Put every line of the data below into a JSON list of strings, one string per line, and leave out any blank lines.

..............................

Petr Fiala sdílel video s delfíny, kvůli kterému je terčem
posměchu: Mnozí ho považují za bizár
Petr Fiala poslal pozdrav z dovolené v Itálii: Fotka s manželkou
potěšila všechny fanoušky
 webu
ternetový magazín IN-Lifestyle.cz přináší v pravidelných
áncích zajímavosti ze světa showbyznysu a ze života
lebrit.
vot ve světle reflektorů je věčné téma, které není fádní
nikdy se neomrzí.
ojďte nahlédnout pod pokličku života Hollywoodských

..............................

▸ **Reply**:
[
  "Petr Fiala sdílel video s delfíny, kvůli kterému je terčem",
  "posměchu: Mnozí ho považují za bizár",
  "Petr Fiala poslal pozdrav z dovolené v Itálii: Fotka s manželkou",
  "potěšila všechny fanoušky",
  " webu",
  "ternetový magazín IN-Lifestyle.cz přináší v pravidelných",
  "áncích zajímavosti ze světa showbyznysu a ze života",
  "lebrit.",
  "vot ve světle reflektorů je věčné téma, které není fádní",
  "nikdy se neomrzí.",
  "ojďte nahlédnout pod pokličku života Hollywoodských"
]